WORK ITEM
This exercise requires an exact copy of each line from the one containing "middle pip: (211, 205)" down to the last line below.

RECORDS FOR THIS TASK
====================

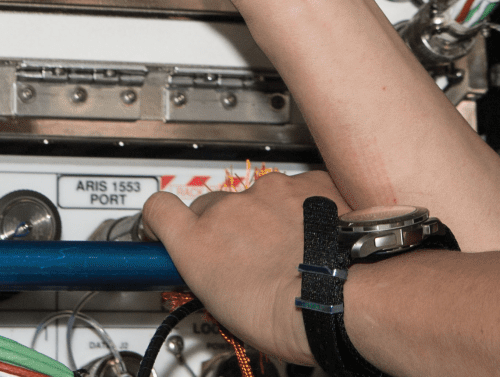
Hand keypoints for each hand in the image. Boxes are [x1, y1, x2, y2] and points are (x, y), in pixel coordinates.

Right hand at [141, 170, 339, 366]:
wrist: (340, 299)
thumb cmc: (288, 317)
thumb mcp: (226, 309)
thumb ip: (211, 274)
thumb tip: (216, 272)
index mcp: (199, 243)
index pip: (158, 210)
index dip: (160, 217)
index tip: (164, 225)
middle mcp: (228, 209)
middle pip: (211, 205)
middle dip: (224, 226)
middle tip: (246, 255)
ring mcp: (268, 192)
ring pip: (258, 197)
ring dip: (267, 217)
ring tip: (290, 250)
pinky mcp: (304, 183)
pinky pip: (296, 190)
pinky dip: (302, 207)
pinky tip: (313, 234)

====================

WRITTEN RESPONSE
middle pip: (211, 205)
middle dip: (224, 226)
middle tip: (246, 255)
ring mcp: (268, 192)
ring pip: (258, 197)
ring dip: (267, 217)
ring tip: (290, 250)
pinky mcp: (304, 183)
pinky pip: (296, 190)
pinky dip: (302, 207)
pinky tip: (313, 234)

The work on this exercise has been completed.